Görev: Aşağıda Çiçero'yu anlatan metinde bu casus için kullanılan bütün adları sıralayın.

Verilen metin:
______
Çiçero Türk mü? Sorusu usta oyuncu Erdal Beşikçioğlu'nun 2. Dünya Savaşı'nın kaderini değiştirecek belgeleri eline geçiren ajan Çiçero'yu oynayacağı filmin tanıtımının yapılması sonrası merak konusu oldu. Çiçero Türk mü? Sorusunun yanıtına haberimizden ulaşabilirsiniz. İşte Alman casusluğu yapan Çiçero Türk mü? Sorusunun yanıtı.
Çiçero kimdir?
Elyasa Bazna, İlyas Bazna olarak da anılırdı. 28 Haziran 1904 yılında doğmutur. 2. dünya savaşı sırasında Nazi Almanyası'nın Ankara Büyükelçiliğinde çalışmış daha sonra buradan kovularak İngiltere Büyükelçiği'nde uşak olarak çalışmaya devam etmiştir. İlyas Bazna 2. Dünya Savaşı'nın kaderini değiştirecek belgeleri ele geçirerek Almanlara 20 bin sterlin karşılığında satmış ve Çiçero kod adını almış ve Nazi Almanyası adına casusluk yapmaya başlamıştır.
İlyas Bazna Türk mü?
______
Kaynak veriler:
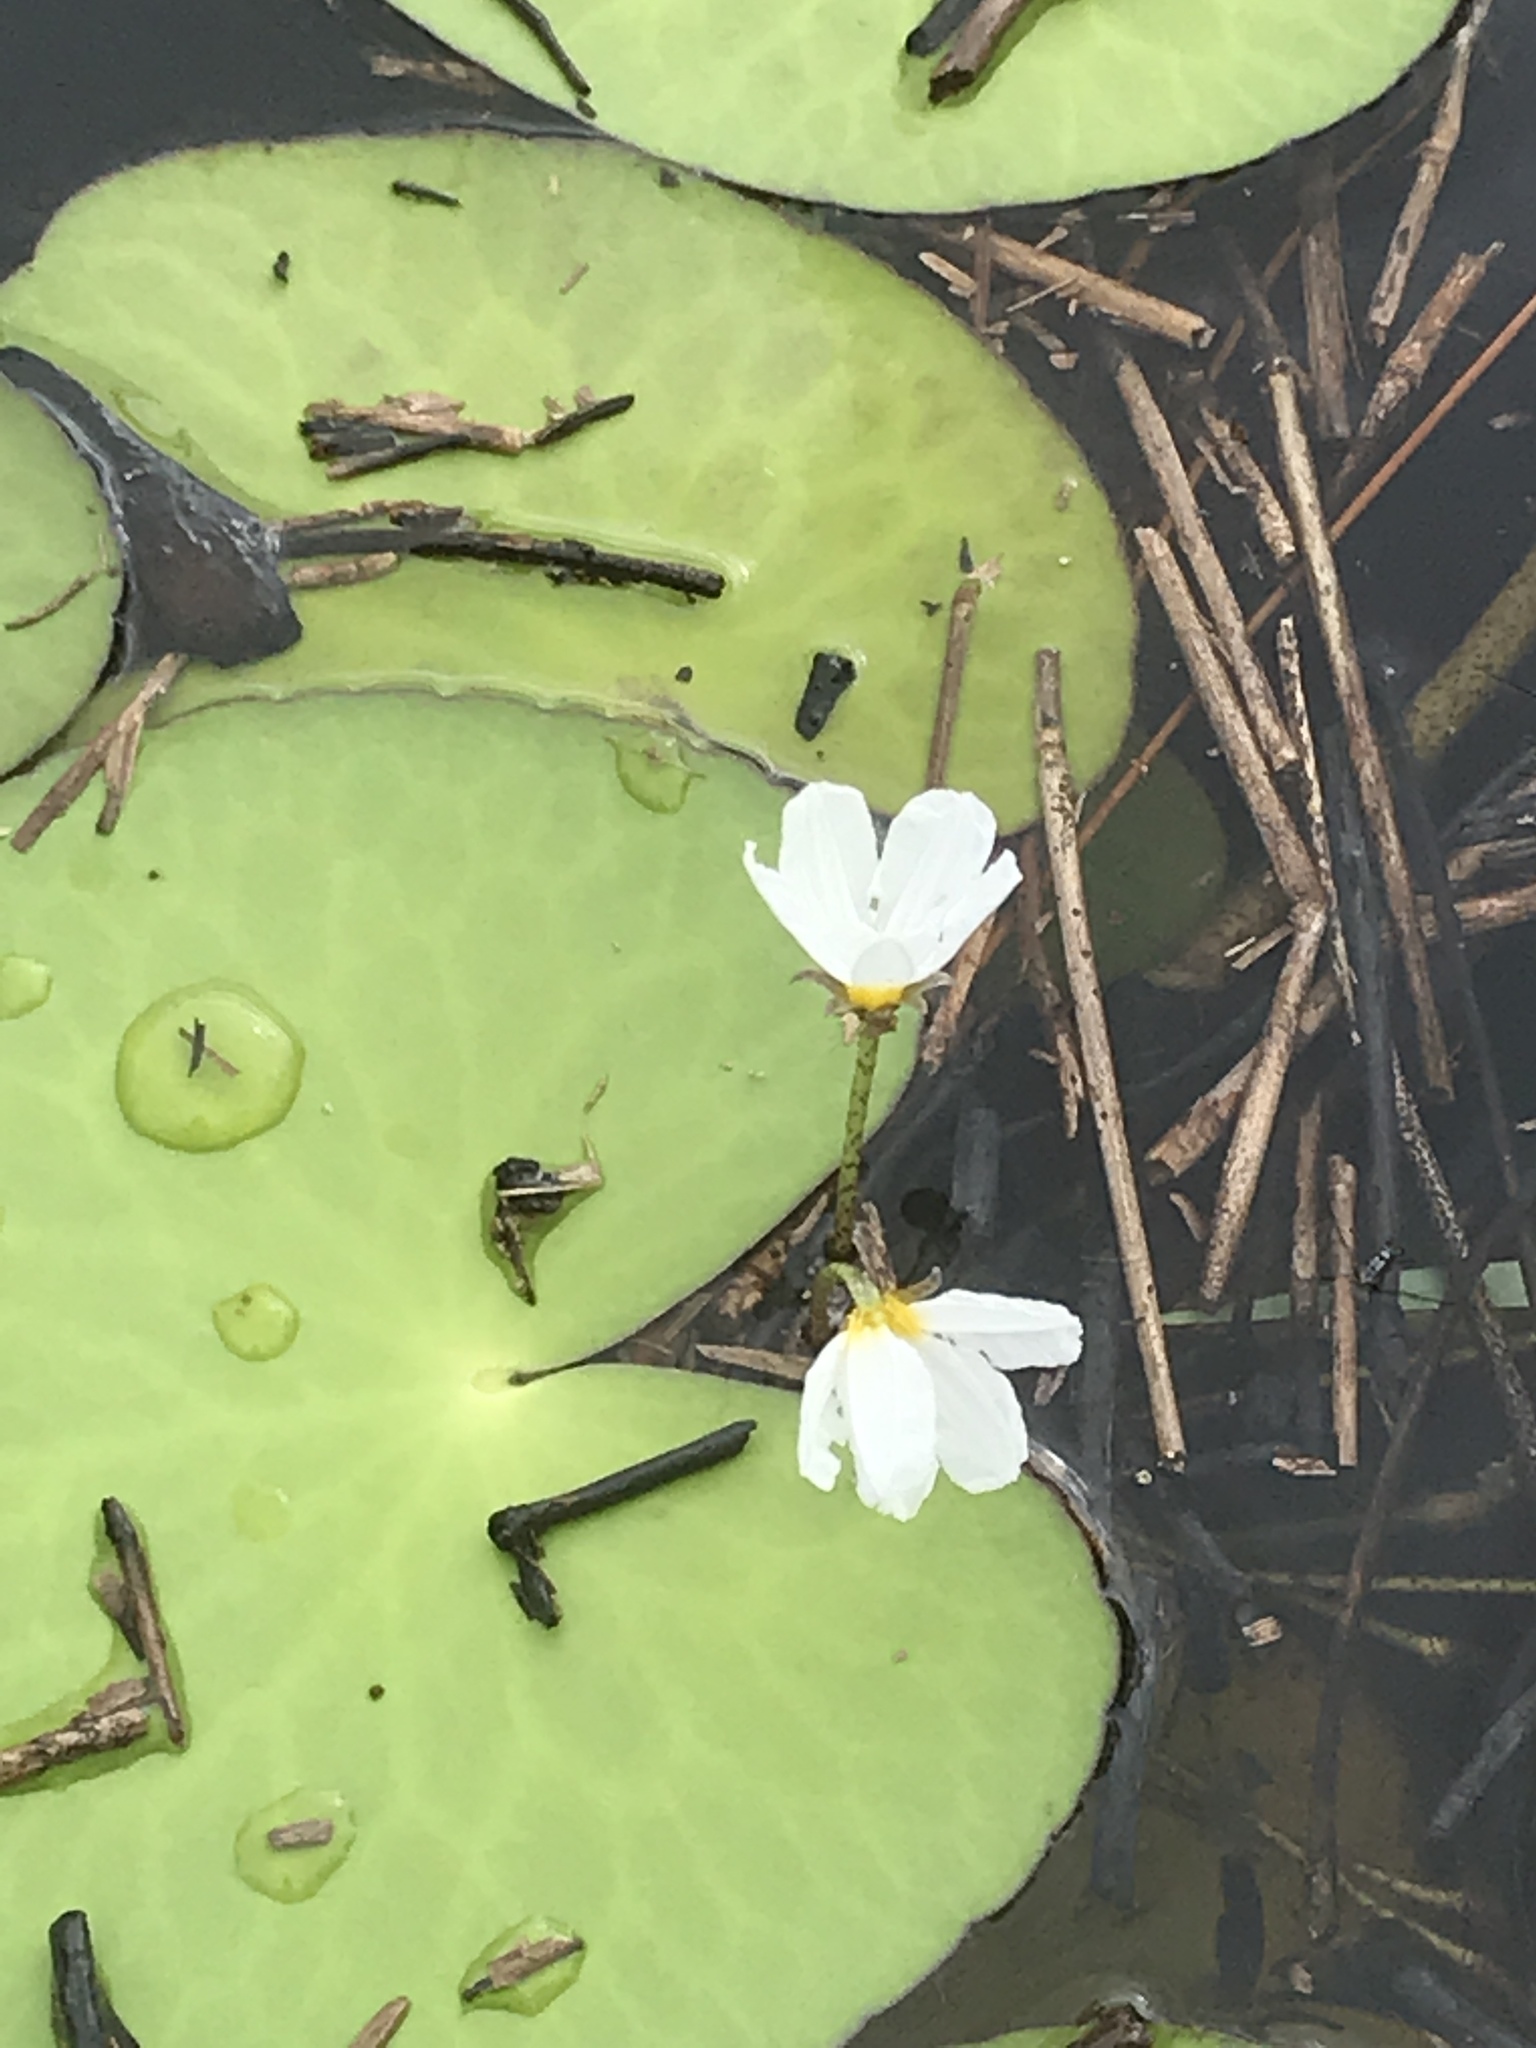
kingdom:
______
Görevin çıktısı: Çiçero, Elyasa Bazna, İlyas Bazna